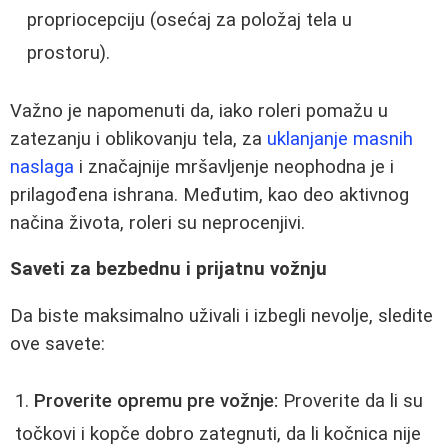
propriocepciju (osećaj za položaj tela u
prostoru).
Važno je napomenuti da, iako roleri pomažu u
zatezanju i oblikovanju tela, za
uklanjanje masnih
naslaga
i značajnije mršavljenje neophodna je i
prilagođena ishrana. Međutim, kao deo aktivnog
načina života, roleri su neprocenjivi.
Saveti za bezbednu i prijatnu vožnju
Da biste maksimalno uživali i izbegli nevolje, sledite
ove savete:
Proverite opremu pre vožnje:
Proverite da li su
točkovi i kopče dobro zategnuti, da li kočnica nije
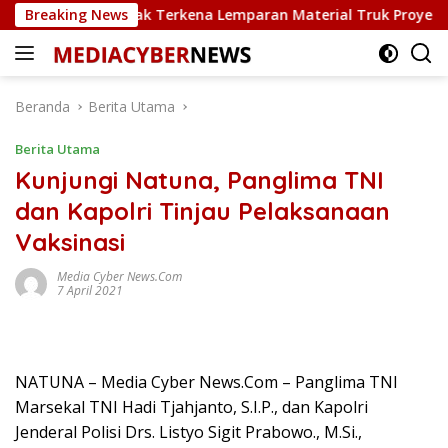
Langsung
arkir Rusak Terkena Lemparan Material Truk Proyek Sekolah R
Breaking News
ke
konten
Beranda
Berita Utama
Berita Utama
Kunjungi Natuna, Panglima TNI
dan Kapolri Tinjau Pelaksanaan
Vaksinasi
Media Cyber News.Com
7 April 2021
NATUNA – Media Cyber News.Com – Panglima TNI
Marsekal TNI Hadi Tjahjanto, S.I.P., dan Kapolri
Jenderal Polisi Drs. Listyo Sigit Prabowo., M.Si.,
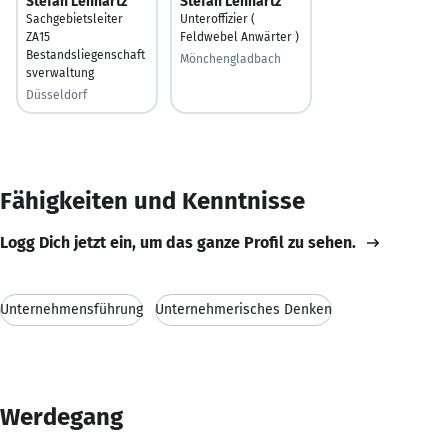
Stefan Lennartz
Stefan Lennartz
Sachgebietsleiter
Unteroffizier (
ZA15
Feldwebel Anwärter )
Bestandsliegenschaft
Mönchengladbach
sverwaltung
Düsseldorf
Fähigkeiten und Kenntnisse
Logg Dich jetzt ein, um das ganze Profil zu sehen.
Unternehmensführung
Unternehmerisches Denken
Werdegang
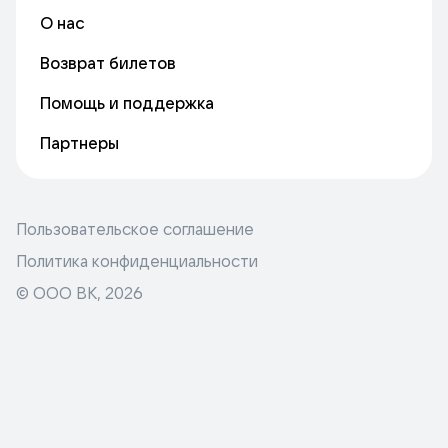
О нас
Возврат билетов
Помощь и поддержка
Партнеры
Пользовательское соглашение
Политика конфиденциальности
© ООО ВК,
2026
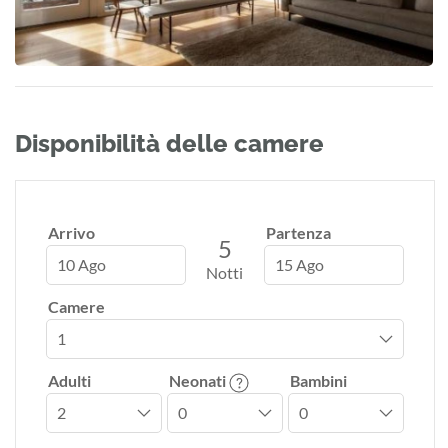
Disponibilità delle camere
Arrivo
Partenza
5
10 Ago
15 Ago
Notti
Camere
Adulti
Neonati
Bambini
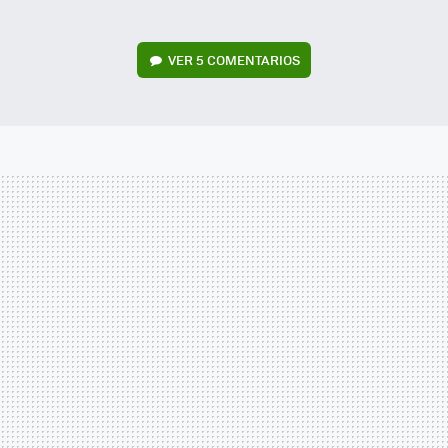
VER
5 COMENTARIOS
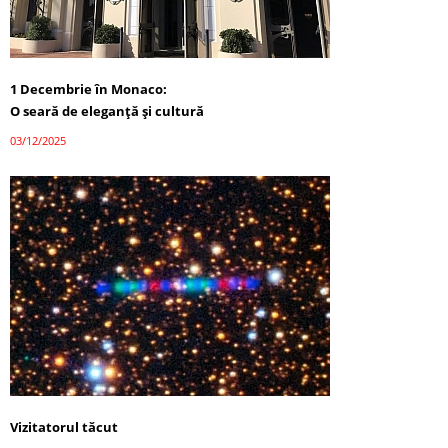
1 Decembrie în Monaco:
O seară de eleganță și cultură
03/12/2025
Vizitatorul tăcut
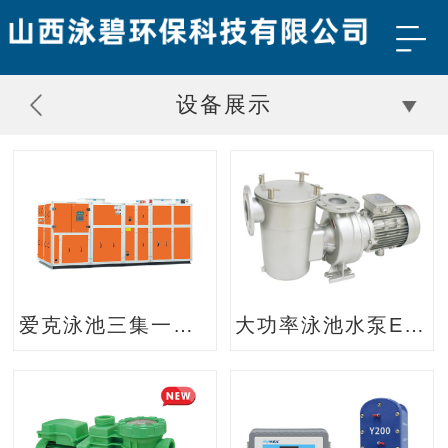
设备展示
爱克泳池三集一体除湿热泵
大功率泳池水泵EPS系列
+++
> **WORK TO COMPLETE**
Copy out the entries word for word, from the start through the line that contains "točkovi i kopče", with that line included. Leave the pictures out.

> **ANSWER SECTION**
propriocepciju (osećaj za položaj tela u
prostoru).
Važno je napomenuti da, iako roleri pomažu u
zatezanju i oblikovanju tela, za
uklanjanje masnih
naslaga
i značajnije mršavljenje neophodna je i
prilagođena ishrana. Međutim, kao deo aktivnog
načina života, roleri su neprocenjivi.
Saveti za bezbednu i prijatnu vožnju
Da biste maksimalno uživali i izbegli nevolje, sledite
ove savete:
Proverite opremu pre vožnje:
Proverite da li su
točkovi i kopče dobro zategnuti, da li kočnica nije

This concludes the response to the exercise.